When Jen left me, 9 months ago, it was tragic, I had lost my other half, the driving force in much of my life. This is when I decided to embark on ALPHA+BLADE, an idea that would take advantage of all the pain I was going through and produce guidelines for other people to change their lives for the better. SOme things were easy. The penis was easy, as Jen fully supported me in my endeavors. She was an endless source of support and love. This made my life seem limitless. I had been ostracized from Thund3rs Pl@ce and I was able to create a site that would grow to be one of the biggest ever. This was and is incredible. My weight (at the time she left 260lbs.) also was easy. I attacked weight loss and muscle gain with the same motivations that made Penis Enlargement possible. In 4 short months I was at 145lb. and my body looked like a different person (if only Jen could see me) The ALPHA+BLADE studios, the apartment JEN and me shared for 5 years was underway but due to financial crushes it came to a screeching halt a couple of months ago. This is hard but I can endure, I can survive this, I know it. The toughest part of the apartment, believe it or not, is getting up and facing each day with no comforts (aside from the computer and cable access, thank you guys for your donations!) Having no electricity, bathroom and kitchen was something I was willing to endure to prove that I would see this project through. Miraculously, I make it through each day and get to the next. It is like a perverted version of SURVIVOR.

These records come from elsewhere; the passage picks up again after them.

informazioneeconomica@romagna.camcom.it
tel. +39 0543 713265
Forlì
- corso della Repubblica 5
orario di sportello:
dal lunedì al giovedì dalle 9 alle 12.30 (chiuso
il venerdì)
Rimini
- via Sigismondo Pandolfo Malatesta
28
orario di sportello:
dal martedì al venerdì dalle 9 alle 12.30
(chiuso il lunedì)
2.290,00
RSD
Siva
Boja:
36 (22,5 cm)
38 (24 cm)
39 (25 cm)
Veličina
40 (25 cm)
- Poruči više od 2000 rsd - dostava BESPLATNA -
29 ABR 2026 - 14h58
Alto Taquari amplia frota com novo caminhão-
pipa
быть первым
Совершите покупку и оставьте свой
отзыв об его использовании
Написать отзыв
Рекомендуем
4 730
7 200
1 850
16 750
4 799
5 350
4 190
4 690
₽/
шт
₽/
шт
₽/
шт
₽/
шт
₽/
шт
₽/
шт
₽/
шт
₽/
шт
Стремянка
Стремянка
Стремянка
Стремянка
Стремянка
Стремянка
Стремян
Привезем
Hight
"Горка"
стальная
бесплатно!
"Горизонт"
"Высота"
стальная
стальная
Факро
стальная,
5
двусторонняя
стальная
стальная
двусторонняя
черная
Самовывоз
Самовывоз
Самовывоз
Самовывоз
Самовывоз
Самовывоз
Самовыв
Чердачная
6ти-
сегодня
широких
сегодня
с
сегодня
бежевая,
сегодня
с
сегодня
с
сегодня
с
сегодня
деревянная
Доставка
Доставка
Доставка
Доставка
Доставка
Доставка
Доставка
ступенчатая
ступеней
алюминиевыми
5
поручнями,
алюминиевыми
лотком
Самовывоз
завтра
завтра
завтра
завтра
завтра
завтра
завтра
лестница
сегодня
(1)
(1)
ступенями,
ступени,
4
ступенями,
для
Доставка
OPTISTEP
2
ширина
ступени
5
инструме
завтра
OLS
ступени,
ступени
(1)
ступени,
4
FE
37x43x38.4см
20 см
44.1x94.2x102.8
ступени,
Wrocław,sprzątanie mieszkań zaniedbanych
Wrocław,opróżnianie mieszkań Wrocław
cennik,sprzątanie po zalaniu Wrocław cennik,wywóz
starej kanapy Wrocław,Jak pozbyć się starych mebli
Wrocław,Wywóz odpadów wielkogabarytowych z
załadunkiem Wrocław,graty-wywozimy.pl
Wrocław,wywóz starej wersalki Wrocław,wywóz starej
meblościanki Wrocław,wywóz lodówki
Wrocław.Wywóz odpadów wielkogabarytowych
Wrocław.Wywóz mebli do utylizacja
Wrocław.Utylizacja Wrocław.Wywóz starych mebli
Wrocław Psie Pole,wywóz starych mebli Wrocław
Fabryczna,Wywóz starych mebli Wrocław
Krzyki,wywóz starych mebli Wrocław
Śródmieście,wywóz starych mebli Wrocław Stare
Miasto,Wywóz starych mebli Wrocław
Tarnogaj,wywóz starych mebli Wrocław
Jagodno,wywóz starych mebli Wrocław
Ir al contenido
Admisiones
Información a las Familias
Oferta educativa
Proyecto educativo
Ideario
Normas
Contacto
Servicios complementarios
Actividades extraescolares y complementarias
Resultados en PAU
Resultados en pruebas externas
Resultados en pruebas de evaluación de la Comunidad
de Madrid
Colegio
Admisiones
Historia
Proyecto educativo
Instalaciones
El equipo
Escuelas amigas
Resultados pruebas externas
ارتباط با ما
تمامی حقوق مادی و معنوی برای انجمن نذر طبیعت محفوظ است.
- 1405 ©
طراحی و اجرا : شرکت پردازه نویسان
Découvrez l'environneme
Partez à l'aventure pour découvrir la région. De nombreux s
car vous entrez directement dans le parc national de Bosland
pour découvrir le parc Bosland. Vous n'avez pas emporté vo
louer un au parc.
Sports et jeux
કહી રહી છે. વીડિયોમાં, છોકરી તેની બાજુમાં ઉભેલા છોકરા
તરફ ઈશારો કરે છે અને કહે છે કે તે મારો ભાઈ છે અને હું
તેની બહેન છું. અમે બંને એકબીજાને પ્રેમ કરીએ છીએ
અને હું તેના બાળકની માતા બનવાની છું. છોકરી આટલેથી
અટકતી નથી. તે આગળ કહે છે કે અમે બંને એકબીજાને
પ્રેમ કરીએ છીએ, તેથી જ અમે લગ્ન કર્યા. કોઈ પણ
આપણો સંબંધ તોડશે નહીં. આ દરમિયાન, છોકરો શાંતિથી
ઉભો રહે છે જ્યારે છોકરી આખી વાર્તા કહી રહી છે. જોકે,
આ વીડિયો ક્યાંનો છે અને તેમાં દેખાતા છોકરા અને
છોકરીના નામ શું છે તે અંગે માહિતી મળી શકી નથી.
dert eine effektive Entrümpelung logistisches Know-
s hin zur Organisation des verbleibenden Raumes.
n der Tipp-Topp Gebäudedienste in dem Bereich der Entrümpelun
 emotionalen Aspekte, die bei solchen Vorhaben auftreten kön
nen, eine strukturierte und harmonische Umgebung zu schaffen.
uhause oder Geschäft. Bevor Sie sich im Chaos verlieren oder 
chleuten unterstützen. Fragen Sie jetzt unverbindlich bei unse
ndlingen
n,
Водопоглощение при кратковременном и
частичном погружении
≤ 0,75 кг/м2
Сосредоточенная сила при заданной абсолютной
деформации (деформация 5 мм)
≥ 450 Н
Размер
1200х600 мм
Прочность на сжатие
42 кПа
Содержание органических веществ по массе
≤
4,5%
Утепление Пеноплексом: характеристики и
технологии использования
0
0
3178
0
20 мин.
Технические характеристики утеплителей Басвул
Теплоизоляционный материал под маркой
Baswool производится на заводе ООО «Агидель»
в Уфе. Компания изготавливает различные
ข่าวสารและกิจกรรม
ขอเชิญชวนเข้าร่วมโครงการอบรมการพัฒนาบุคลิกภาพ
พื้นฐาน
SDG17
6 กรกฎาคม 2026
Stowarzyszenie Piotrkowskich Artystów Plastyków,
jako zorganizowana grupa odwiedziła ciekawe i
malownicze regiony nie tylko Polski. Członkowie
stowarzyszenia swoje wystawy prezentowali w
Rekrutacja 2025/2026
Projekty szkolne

In addition to the financial hardships the injury I sustained has been difficult too, getting back to normal function, something the doctors said would be impossible, is something I have done. The pain in incredible sometimes but I can do everything they said I would not be able to do. It was like a nightmarish pit-stop in a surreal world that was nothing like I remembered only months before. I still ask myself, wtf happened. I look in the mirror and I see a miracle on so many levels but I still struggle with understanding it all.
Jen, oh beautiful Jen, how I miss her so. This is the hardest. I am constantly charting my past with her and finding myself wishing to change everything I ever did to hurt her. I see places, people, things that just strike up so much emotion and I feel totally helpless is changing any of it. She left without a trace, no calls, no letters, no contact at all and it has been hard. Having her with me for 5 years and loving so much more than I ever admitted haunts me still and sometimes consumes me at levels that are unexplainable. I sometimes believe no one can relate to this pain, no one can possibly understand and it prevents me from even talking about it. Like a total helplessness. I know she is in Worcester, Massachusetts but I don't dare even try to go there in fear of being hurt beyond my wildest dreams. It gets so lonely sometimes and I guess I dip into depression. My son told me to make my signature say JEN IS COMING HOME ON VALENTINES DAY and now on the eve of that day, I find myself childishly sad.
I had imagined ALPHA+BLADE done, Jen home, my life back in order and everything better than I could ever imagine but it is just not this way. I don't want life after JEN, nor do I have any interest in anyone else but her but I also know what the world says about this. Where do I go from here guys?